Supplied data -
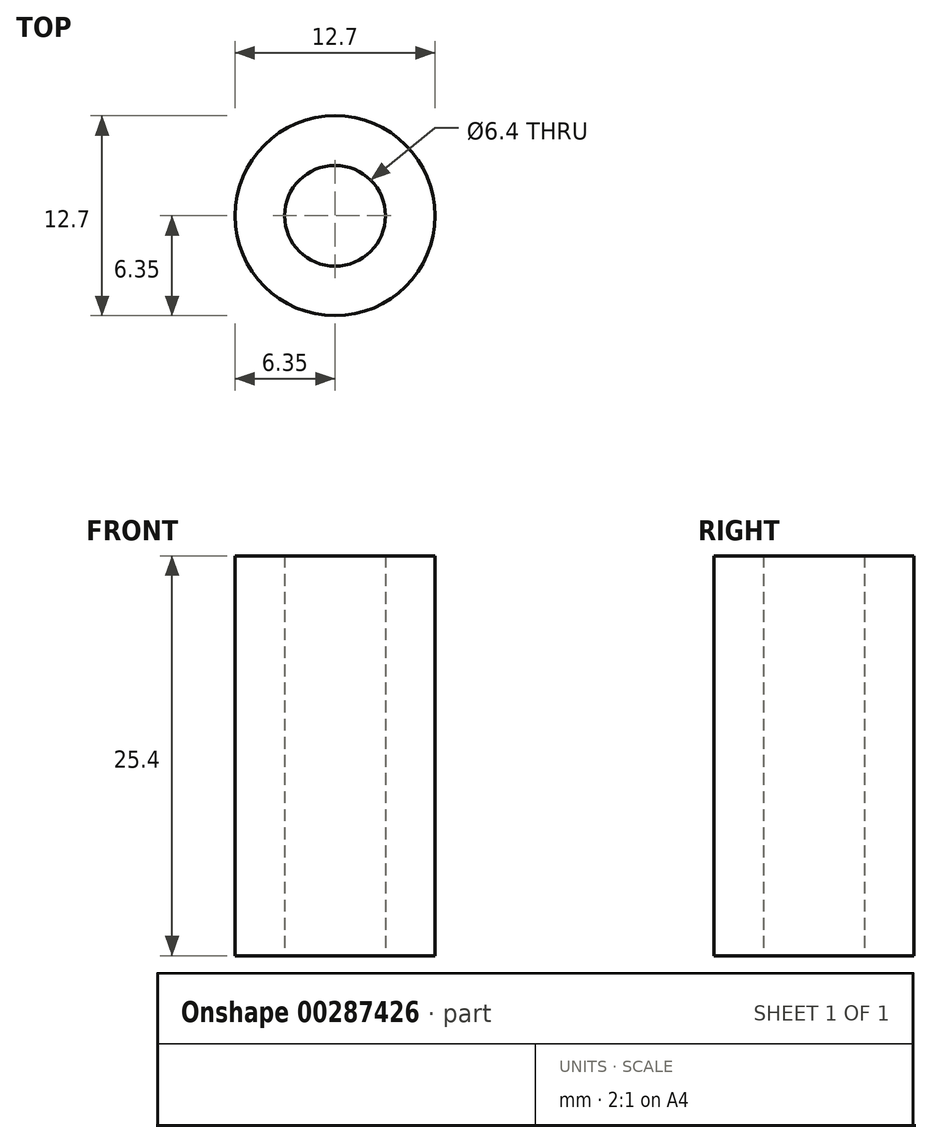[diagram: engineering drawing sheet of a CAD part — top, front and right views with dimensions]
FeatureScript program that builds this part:
annotation { "Feature Type Name" : "Feature", "Feature Type Description" : "" }
export const myFeature = defineFeature(function(context is Context, id is Id, definition is map)
    precondition{}
    {
        {
            var Q0;
            Q0=qCreatedBy(makeId("Top.planeOp"),FACE);
            var sketch = newSketch(context, id + "F0", { "sketchPlane" : qUnion([Q0])});
            skCircle(sketch, "E0", {"center": v(0, 0) * mm, "radius": 6.35 * mm});
            skCircle(sketch, "E1", {"center": v(0, 0) * mm, "radius": 3.2 * mm});
            skSolve(sketch);
        }
        {
            var Q0;
            Q0=makeQuery(id+"F0.imprint","IMPRINT",FACE,{"disambiguationData":[TD([[makeQuery(id+"F0.imprint","IMPRINT",EDGE,{"derivedFrom":sQuery(id+"F0.wireOp",EDGE,"E0")}),1.0]])]});
            extrude(context, id + "F1", {"entities" : qUnion([Q0]), "depth" : 25.4 * mm, "offsetDistance" : 25.4 * mm});
        }
    });
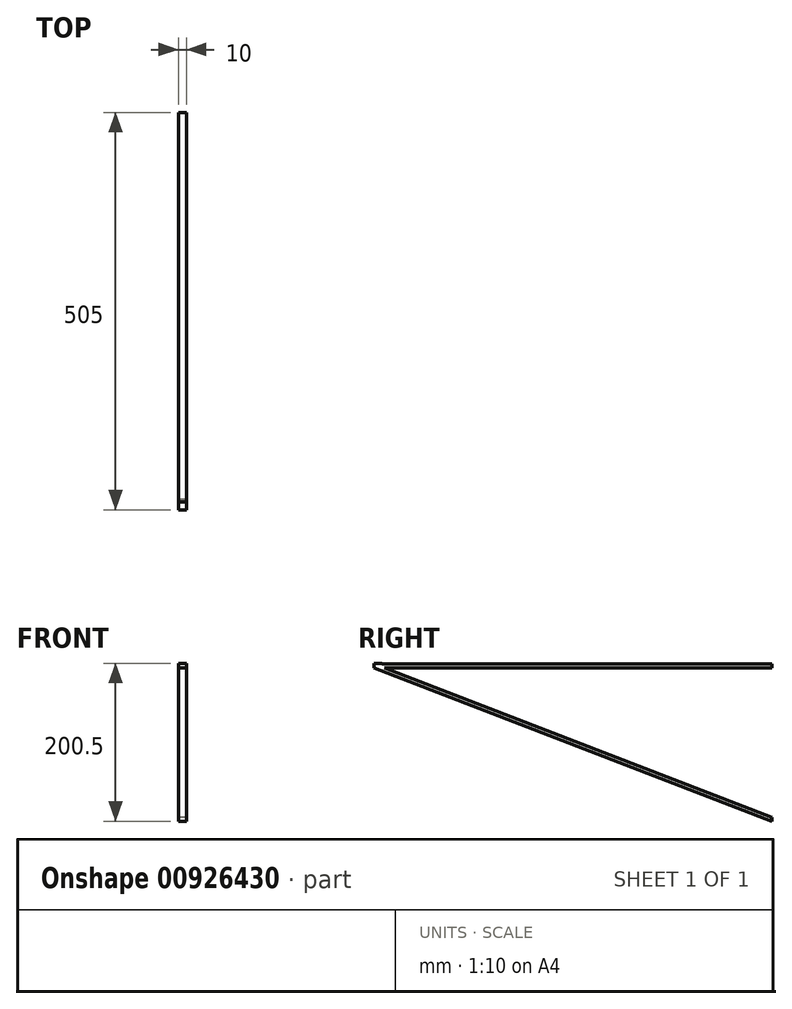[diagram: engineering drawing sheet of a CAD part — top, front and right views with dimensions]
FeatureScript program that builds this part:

Stated problem - Can you arrange every line of the records above as a Markdown table with the columns Row and Line, numbering the rows and skipping any blank lines? Leave the pictures out.

Response -
| Row | Line |
|---|---|
| 1 | [diagram: engineering drawing sheet of a CAD part — top, front and right views with dimensions] |
| 2 | FeatureScript program that builds this part: |
| 3 | annotation { "Feature Type Name" : "Feature", "Feature Type Description" : "" } |
| 4 | export const myFeature = defineFeature(function(context is Context, id is Id, definition is map) |
| 5 |     precondition{} |
| 6 |     { |
| 7 |         { |
| 8 |             var Q0; |
| 9 |             Q0=qCreatedBy(makeId("Top.planeOp"),FACE); |
| 10 |             var sketch = newSketch(context, id + "F0", { "sketchPlane" : qUnion([Q0])}); |
| 11 |             skCircle(sketch, "E0", {"center": v(0, 0) * mm, "radius": 6.35 * mm}); |
| 12 |             skCircle(sketch, "E1", {"center": v(0, 0) * mm, "radius": 3.2 * mm}); |
| 13 |             skSolve(sketch); |
| 14 |         } |
| 15 |         { |
| 16 |             var Q0; |
| 17 |             Q0=makeQuery(id+"F0.imprint","IMPRINT",FACE,{"disambiguationData":[TD([[makeQuery(id+"F0.imprint","IMPRINT",EDGE,{"derivedFrom":sQuery(id+"F0.wireOp",EDGE,"E0")}),1.0]])]}); |
| 18 |             extrude(context, id + "F1", {"entities" : qUnion([Q0]), "depth" : 25.4 * mm, "offsetDistance" : 25.4 * mm}); |
| 19 |         } |
| 20 |     }); |
| 21 | [diagram: engineering drawing sheet of a CAD part — top, front and right views with dimensions] |
| 22 | FeatureScript program that builds this part: |